Many anorectal problems, including fissures, fistulae, abscesses, colorectal cancer, rectal varices, and itching have similar symptoms and may be incorrectly referred to as hemorrhoids. Rectal bleeding may also occur owing to colorectal cancer, colitis including inflammatory bowel disease, diverticular disease, and angiodysplasia. If anemia is present, other potential causes should be considered. Rectal bleeding without bowel movements is unlikely to be due to hemorrhoids.
Other conditions that produce an anal mass include skin tags, anal warts, rectal prolapse, polyps, and enlarged anal papillae. Anorectal varices due to portal hypertension may present similar to hemorrhoids but are a different condition.
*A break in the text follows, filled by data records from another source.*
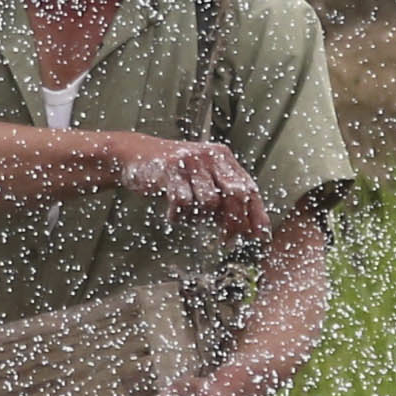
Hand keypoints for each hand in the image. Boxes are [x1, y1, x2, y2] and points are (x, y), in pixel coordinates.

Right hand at [108, 136, 269, 241]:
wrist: (136, 155)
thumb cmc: (174, 173)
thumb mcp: (203, 181)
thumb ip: (223, 200)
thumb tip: (246, 230)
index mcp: (223, 158)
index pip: (249, 188)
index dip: (257, 215)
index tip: (260, 237)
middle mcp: (210, 156)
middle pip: (236, 194)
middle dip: (234, 222)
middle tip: (226, 240)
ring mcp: (190, 161)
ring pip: (208, 202)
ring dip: (199, 217)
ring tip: (188, 214)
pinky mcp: (170, 169)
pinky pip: (182, 203)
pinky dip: (178, 216)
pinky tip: (173, 213)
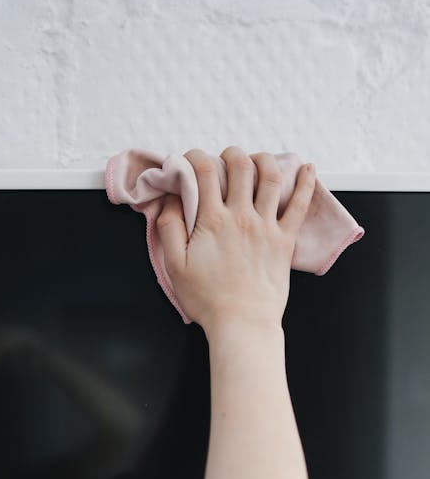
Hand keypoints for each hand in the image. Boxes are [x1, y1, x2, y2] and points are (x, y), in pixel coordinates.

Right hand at [156, 146, 315, 336]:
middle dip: (231, 154)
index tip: (191, 160)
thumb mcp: (174, 266)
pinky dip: (306, 183)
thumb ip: (169, 229)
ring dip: (263, 160)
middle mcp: (241, 216)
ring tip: (257, 158)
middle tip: (225, 157)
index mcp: (212, 220)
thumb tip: (170, 201)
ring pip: (270, 177)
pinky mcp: (285, 240)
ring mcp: (266, 226)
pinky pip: (300, 205)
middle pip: (240, 166)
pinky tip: (308, 169)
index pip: (205, 172)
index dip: (196, 158)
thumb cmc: (207, 300)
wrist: (242, 323)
Portal hypertension does not increase the risk of hemorrhoids.

Prevention

A number of preventative measures are recommended, including avoiding straining while attempting to defecate, avoiding constipation and diarrhea either by eating a high-fiber diet and drinking plenty of fluid or by taking fiber supplements and getting sufficient exercise. Spending less time attempting to defecate, avoiding reading while on the toilet, and losing weight for overweight persons and avoiding heavy lifting are also recommended.

Management

Conservative

Conservative treatment typically consists of foods rich in dietary fiber, intake of oral fluids to maintain hydration, nonsteroidal anti-inflammatory drugs, sitz baths, and rest. Increased fiber intake has been shown to improve outcomes and may be achieved by dietary alterations or the consumption of fiber supplements. Evidence for benefits from sitz baths during any point in treatment, however, is lacking. If they are used, they should be limited to 15 minutes at a time. Decreasing time spent on the toilet and not straining is also recommended.
While many topical agents and suppositories are available for the treatment of hemorrhoids, little evidence supports their use. As such, they are not recommended by the American Society of Colon and Rectal Surgeons. Steroid-containing agents should not be used for more than 14 days, as they may cause thinning of the skin. Most agents include a combination of active ingredients. These may include a barrier cream such as petroleum jelly or zinc oxide, an analgesic agent such as lidocaine, and a vasoconstrictor such as epinephrine. Some contain Balsam of Peru to which certain people may be allergic.
Flavonoids are of questionable benefit, with potential side effects. Symptoms usually resolve following pregnancy; thus active treatment is often delayed until after delivery. Evidence does not support the use of traditional Chinese herbal treatment.
The use of phlebotonics has been investigated in the treatment of low-grade hemorrhoids with a Cochrane review showing improvement in overall symptoms, including bleeding and itching. However there were no improvements in pain. The authors noted that more research was needed on the role of phlebotonics in the management of hemorrhoids.